▶ _Extrait_
──────────────────────────────
Pourquoi la Lufthansa rechigne à desservir Beyrouth depuis le 7 octobre ?

Le facteur sécuritaire pourrait ne pas être le seul paramètre pris en compte par la compagnie allemande.

Des Palestiniens qui s'étaient réfugiés à Rafah quittent la ville pour retourner à Khan Younès après qu'Israël a retiré ses forces terrestres du sud de la bande de Gaza, le 7 avril 2024, six mois après le début de la guerre dévastatrice déclenchée par les attaques du 7 octobre. Mohammad Abed/AFP

Réagissant au début du conflit entre le Hamas et Israël à Gaza, et aux premiers échanges de tirs entre le Hezbollah et l’armée israélienne à la frontière entre le Liban-Sud et le nord de l’État hébreu, nombre de compagnies aériennes ont pris des mesures face à la détérioration de la situation sécuritaire, soit en suspendant leurs vols à destination de Beyrouth ou de Tel-Aviv, soit en réduisant la fréquence de leurs vols vers ces destinations.

Avec le temps, le trafic a retrouvé un semblant de normalité. Mais la dernière séquence d’affrontements qui, en avril, a impliqué Israël et l’Iran, a une nouvelle fois mis les transporteurs aériens sur le qui-vive après que plusieurs pays du Moyen-Orient ont temporairement fermé leurs espaces ariens respectifs dans la nuit du 13 au 14 avril, le temps d’une riposte très médiatisée de Téhéran en représailles à une attaque israélienne le 1er avril sur le consulat iranien à Damas.
──────────────────────────────
▶ _Lignes fournies_

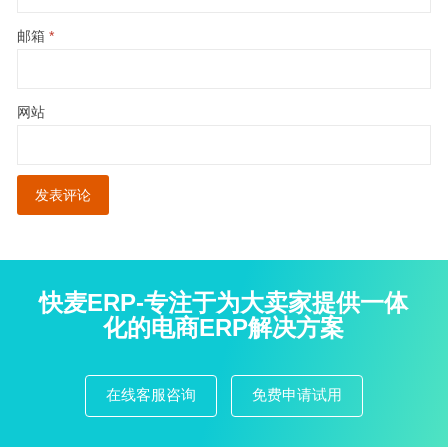
邮箱
*
网站
快麦ERP-专注于为大卖家提供一体
化的电商ERP解决方案
在线客服咨询
免费申请试用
──────────────────────────────
▶ _Questions de lecture_
**a.** Relevez toutes les dates précises (avec le jour et le mois) citées dans l'extrait.
**b.** Répondez d'après l'extrait, une réponse par ligne.
(i) Quelles sont les deux mesures prises par les compagnies aériennes face à la détérioration de la situation sécuritaire ?
(ii) Qu'ont fait plusieurs pays du Moyen-Orient dans la nuit du 13 au 14 avril ?
(iii) Dans quelle ville se trouvait le consulat iranien attaqué le 1er avril ?
**c.** Recopiez sans rien changer le passage de l'extrait qui commence aux mots « Avec le temps, le » et s'arrête après « iranien à Damas. ».
Les lignes fournies n'ont aucun lien avec l'extrait.

▶ _Réponses_
**a.**
- le 7 octobre
- le 7 avril 2024
- la nuit du 13 au 14 avril
- le 1er avril

**b.**
(i) Suspendre leurs vols vers Beyrouth ou Tel-Aviv, ou réduire la fréquence de leurs vols vers ces destinations.
(ii) Ils ont temporairement fermé leurs espaces aériens.
(iii) À Damas.

**c.**
Avec le temps, le trafic a retrouvé un semblant de normalité. Mais la dernière séquence d’affrontements qui, en avril, a impliqué Israël et l’Iran, a une nouvelle fois mis les transporteurs aériens sur le qui-vive après que plusieurs pays du Moyen-Orient ont temporairement fermé leurs espaces ariens respectifs dans la nuit du 13 au 14 avril, le temps d’une riposte très médiatisée de Téhéran en représailles à une attaque israélienne le 1er avril sur le consulat iranien à Damas.